Lorraine in ColoradoIt would leave our family vulnerable to a financial exposure that could devastate our finances. We are self-employed and having the ACA gave us a great deal of peace of mind that we could self-insure at the lower ends but have peace of mind at the higher ends of insurance. We also have two college age students who we want to keep on our plan as well has coverage for any pre-existing conditions. My husband is 63 and I'm 53 and we are feeling very vulnerable and exposed with the changes being made to the ACA. We acknowledge the increase in premiums has been a challenge for families, but we need to work with what we have and not leave millions of Americans exposed to deep financial hardship due to the loss of coverage.
I am a 63-year-old dentist with Type 1 diabetes. I work in a community health center providing care to patients with Medicaid. My position was added when the A.C.A. expanded Medicaid. Without it, I stand to lose my job and my health insurance. My out-of-pocket costs for managing my diabetes are over $2,500 a month. Losing my job and my insurance would likely cause me to lose my home. Being unable to afford the cost of managing my diabetes could well cost me my feet, kidneys and eyesight.

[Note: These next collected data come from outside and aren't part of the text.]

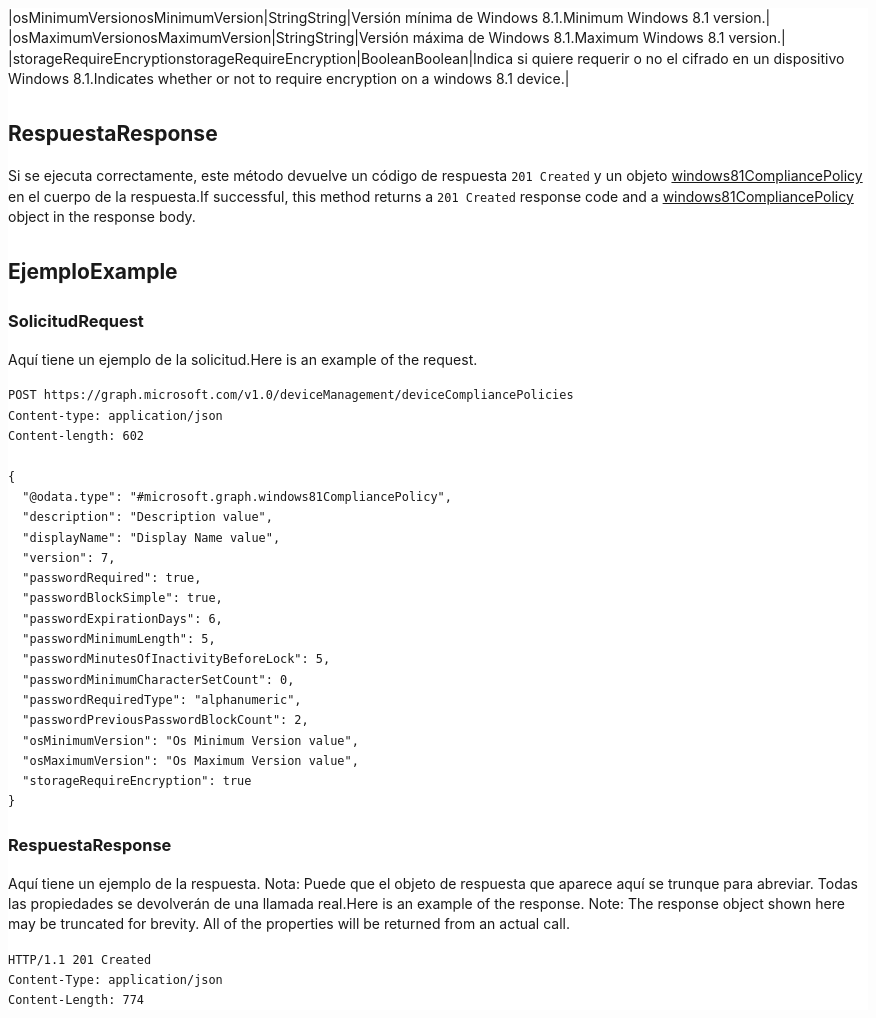 |<span data-ttu-id="985b3-181">osMinimumVersion</span><span class="sxs-lookup"><span data-stu-id="985b3-181">osMinimumVersion</span></span>|<span data-ttu-id="985b3-182">String</span><span class="sxs-lookup"><span data-stu-id="985b3-182">String</span></span>|<span data-ttu-id="985b3-183">Versión mínima de Windows 8.1.</span><span class="sxs-lookup"><span data-stu-id="985b3-183">Minimum Windows 8.1 version.</span></span>|
|<span data-ttu-id="985b3-184">osMaximumVersion</span><span class="sxs-lookup"><span data-stu-id="985b3-184">osMaximumVersion</span></span>|<span data-ttu-id="985b3-185">String</span><span class="sxs-lookup"><span data-stu-id="985b3-185">String</span></span>|<span data-ttu-id="985b3-186">Versión máxima de Windows 8.1.</span><span class="sxs-lookup"><span data-stu-id="985b3-186">Maximum Windows 8.1 version.</span></span>|
|<span data-ttu-id="985b3-187">storageRequireEncryption</span><span class="sxs-lookup"><span data-stu-id="985b3-187">storageRequireEncryption</span></span>|<span data-ttu-id="985b3-188">Boolean</span><span class="sxs-lookup"><span data-stu-id="985b3-188">Boolean</span></span>|<span data-ttu-id="985b3-189">Indica si quiere requerir o no el cifrado en un dispositivo Windows 8.1.</span><span class="sxs-lookup"><span data-stu-id="985b3-189">Indicates whether or not to require encryption on a windows 8.1 device.</span></span>|



## <a name="response"></a><span data-ttu-id="985b3-190">Respuesta</span><span class="sxs-lookup"><span data-stu-id="985b3-190">Response</span></span>
<span data-ttu-id="985b3-191">Si se ejecuta correctamente, este método devuelve un código de respuesta `201 Created` y un objeto [windows81CompliancePolicy](../resources/intune-deviceconfig-windows81compliancepolicy.md) en el cuerpo de la respuesta.</span><span class="sxs-lookup"><span data-stu-id="985b3-191">If successful, this method returns a `201 Created` response code and a [windows81CompliancePolicy](../resources/intune-deviceconfig-windows81compliancepolicy.md) object in the response body.</span></span>

## <a name="example"></a><span data-ttu-id="985b3-192">Ejemplo</span><span class="sxs-lookup"><span data-stu-id="985b3-192">Example</span></span>
### <a name="request"></a><span data-ttu-id="985b3-193">Solicitud</span><span class="sxs-lookup"><span data-stu-id="985b3-193">Request</span></span>
<span data-ttu-id="985b3-194">Aquí tiene un ejemplo de la solicitud.</span><span class="sxs-lookup"><span data-stu-id="985b3-194">Here is an example of the request.</span></span>
``` http
POST https://graph.microsoft.com/v1.0/deviceManagement/deviceCompliancePolicies
Content-type: application/json
Content-length: 602

{
  "@odata.type": "#microsoft.graph.windows81CompliancePolicy",
  "description": "Description value",
  "displayName": "Display Name value",
  "version": 7,
  "passwordRequired": true,
  "passwordBlockSimple": true,
  "passwordExpirationDays": 6,
  "passwordMinimumLength": 5,
  "passwordMinutesOfInactivityBeforeLock": 5,
  "passwordMinimumCharacterSetCount": 0,
  "passwordRequiredType": "alphanumeric",
  "passwordPreviousPasswordBlockCount": 2,
  "osMinimumVersion": "Os Minimum Version value",
  "osMaximumVersion": "Os Maximum Version value",
  "storageRequireEncryption": true
}
```

### <a name="response"></a><span data-ttu-id="985b3-195">Respuesta</span><span class="sxs-lookup"><span data-stu-id="985b3-195">Response</span></span>
<span data-ttu-id="985b3-p110">Aquí tiene un ejemplo de la respuesta. Nota: Puede que el objeto de respuesta que aparece aquí se trunque para abreviar. Todas las propiedades se devolverán de una llamada real.</span><span class="sxs-lookup"><span data-stu-id="985b3-p110">Here is an example of the response. Note: The response object shown here may be truncated for brevity. All of the properties will be returned from an actual call.</span></span>
``` http
HTTP/1.1 201 Created
Content-Type: application/json
Content-Length: 774

```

— Spencer Owades, Loveland, Colo.
I will die without the A.C.A. I am a single, 60-year-old man. In January 2016, I was diagnosed with Stage 4 colorectal cancer that had metastasized to my liver. I have been infused with four chemotherapy drugs 19 times, and 10 times with three drugs, for a total of 29 treatments.

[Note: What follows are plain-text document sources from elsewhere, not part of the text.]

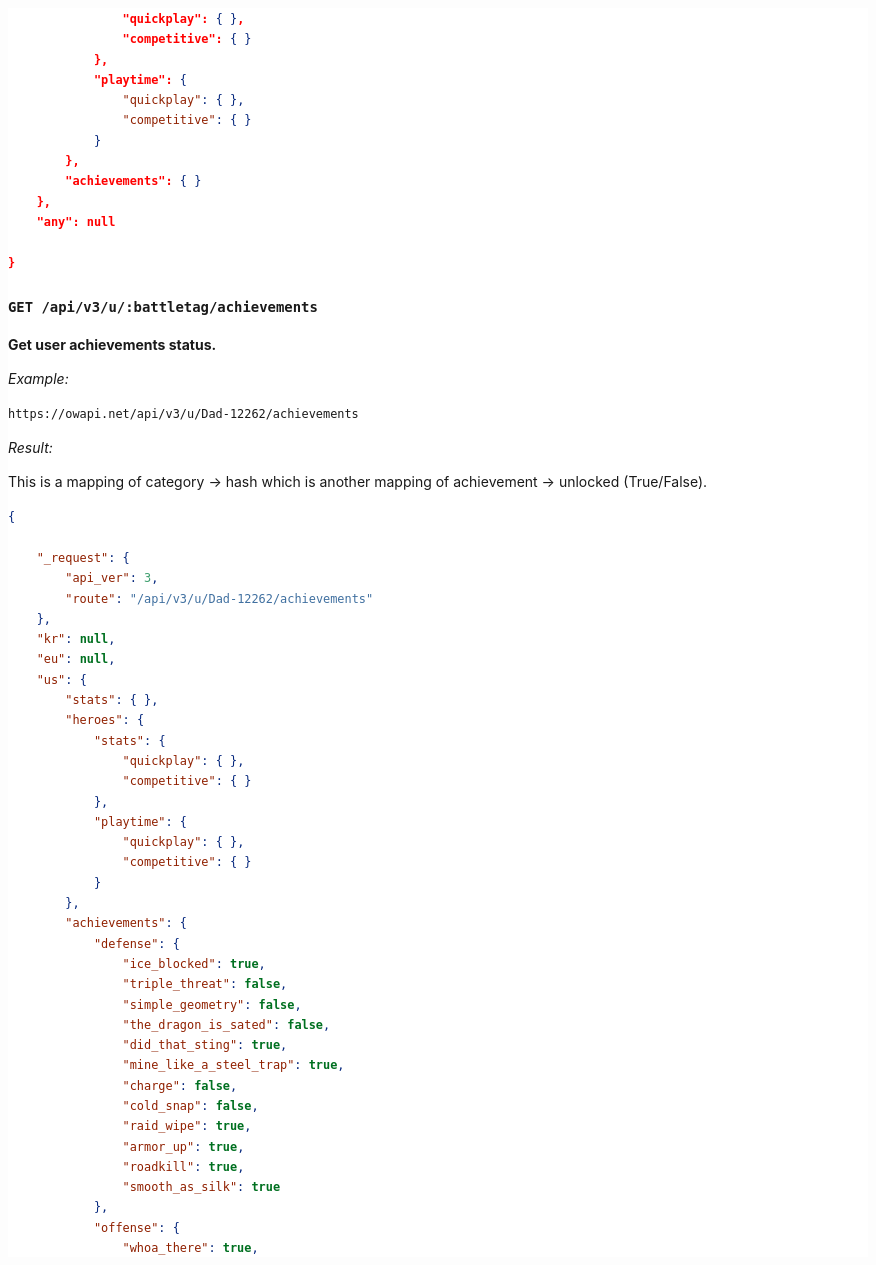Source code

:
 ```json
                "quickplay": { },
                "competitive": { }
            },
            "playtime": {
                "quickplay": { },
                "competitive": { }
            }
        },
        "achievements": { }
    },
    "any": null

}
```

### `GET /api/v3/u/:battletag/achievements`
**Get user achievements status.**

*Example:*

`https://owapi.net/api/v3/u/Dad-12262/achievements`

*Result:*

This is a mapping of category -> hash which is another mapping of achievement -> unlocked (True/False).

```json
{

    "_request": {
        "api_ver": 3,
        "route": "/api/v3/u/Dad-12262/achievements"
    },
    "kr": null,
    "eu": null,
    "us": {
        "stats": { },
        "heroes": {
            "stats": {
                "quickplay": { },
                "competitive": { }
            },
            "playtime": {
                "quickplay": { },
                "competitive": { }
            }
        },
        "achievements": {
            "defense": {
                "ice_blocked": true,
                "triple_threat": false,
                "simple_geometry": false,
                "the_dragon_is_sated": false,
                "did_that_sting": true,
                "mine_like_a_steel_trap": true,
                "charge": false,
                "cold_snap": false,
                "raid_wipe": true,
                "armor_up": true,
                "roadkill": true,
                "smooth_as_silk": true
            },
            "offense": {
                "whoa_there": true,
```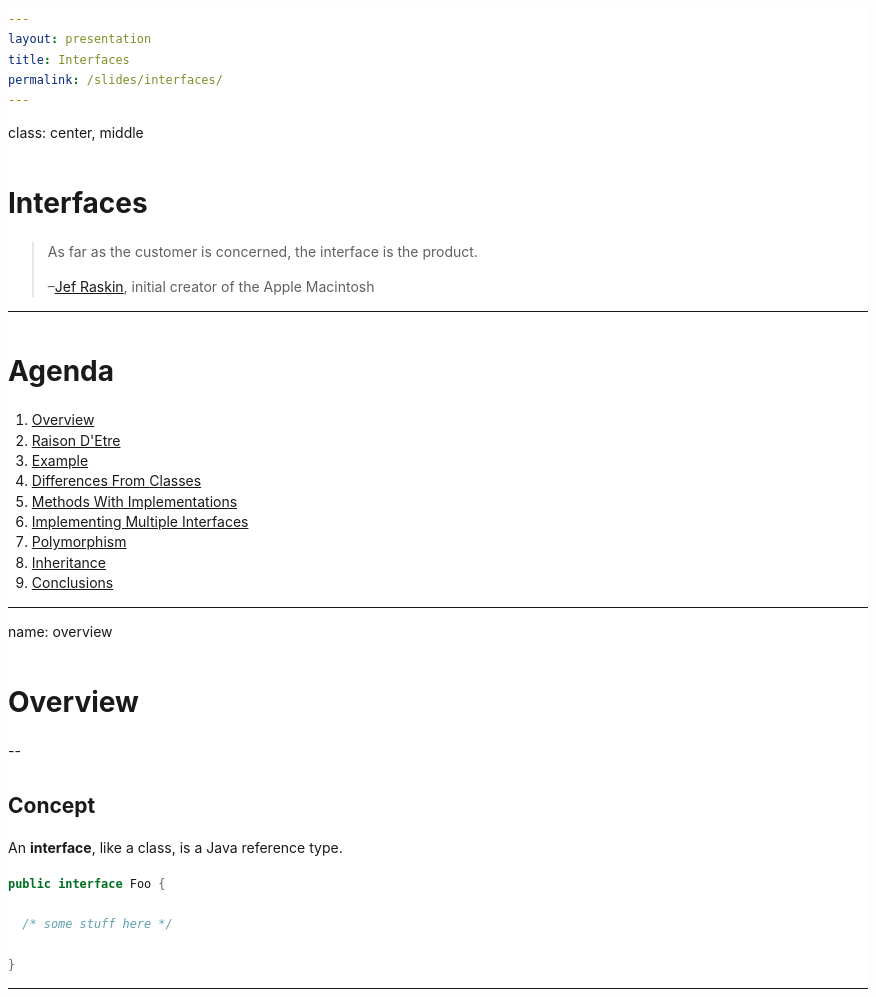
```yaml
---
layout: presentation
title: Interfaces
permalink: /slides/interfaces/
---
```


class: center, middle

# Interfaces

> As far as the customer is concerned, the interface is the product.
>
> –[Jef Raskin](https://en.wikipedia.org/wiki/Jef_Raskin), initial creator of the Apple Macintosh

---

# Agenda

1. [Overview](#concept)
1. [Raison D'Etre](#raison-detre)
1. [Example](#example)
1. [Differences From Classes](#differences)
1. [Methods With Implementations](#implemented-methods)
1. [Implementing Multiple Interfaces](#multiples)
1. [Polymorphism](#Polymorphism)
1. [Inheritance](#inheritance)
1. [Conclusions](#conclusions)

---

name: overview

# Overview

--

## Concept

An **interface**, like a class, is a Java reference type.

```java
public interface Foo {

  /* some stuff here */

}
```

---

Initially, I was in the hospital for two days for a colonoscopy, a PET scan and numerous blood tests. Since then, I’ve had two more PET scans, roughly 200 blood tests, numerous urine tests and oncologist visits. The total cost for all of this has exceeded $300,000. Luckily and thankfully, because of the A.C.A., my out-of-pocket costs were just $2,250 for 2016 and $2,450 for 2017. Without the A.C.A., I would be bankrupt and homeless.
— James Panagoulias, Westminster, Colo.